Render the text from these rows as a JSON list of strings, with one string per line and blank lines omitted. Leave the pictures out of the answer.

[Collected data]
***
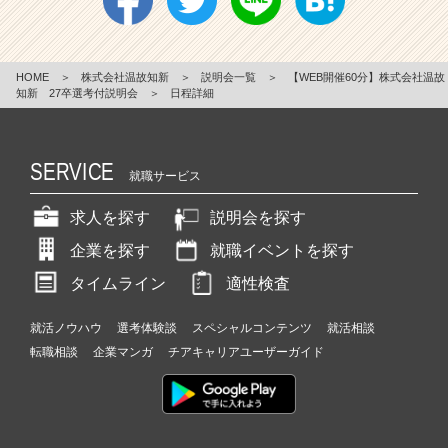
HOME
＞
株式会社温故知新
＞
説明会一覧
＞
【WEB開催60分】株式会社温故
知新 27卒選考付説明会
＞
日程詳細
SERVICE
就職サービス
求人を探す
説明会を探す
企業を探す
就職イベントを探す
タイムライン
適性検査
就活ノウハウ
選考体験談
スペシャルコンテンツ
就活相談
転職相談
企業マンガ
チアキャリアユーザーガイド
***
OUTPUT BELOW =>
[
  "HOME",
  "＞",
  "株式会社温故知新",
  "＞",
  "説明会一覧",
  "＞",
  "【WEB開催60分】株式会社温故",
  "知新 27卒選考付説明会",
  "＞",
  "日程詳細",
  "SERVICE",
  "就職サービス",
  "求人を探す",
  "説明会を探す",
  "企業を探す",
  "就職イベントを探す",
  "タイムライン",
  "適性検査",
  "就活ノウハウ",
  "選考体験談",
  "スペシャルコンテンツ",
  "就活相談",
  "転職相談",
  "企業マンガ",
  "チアキャリアユーザーガイド"
]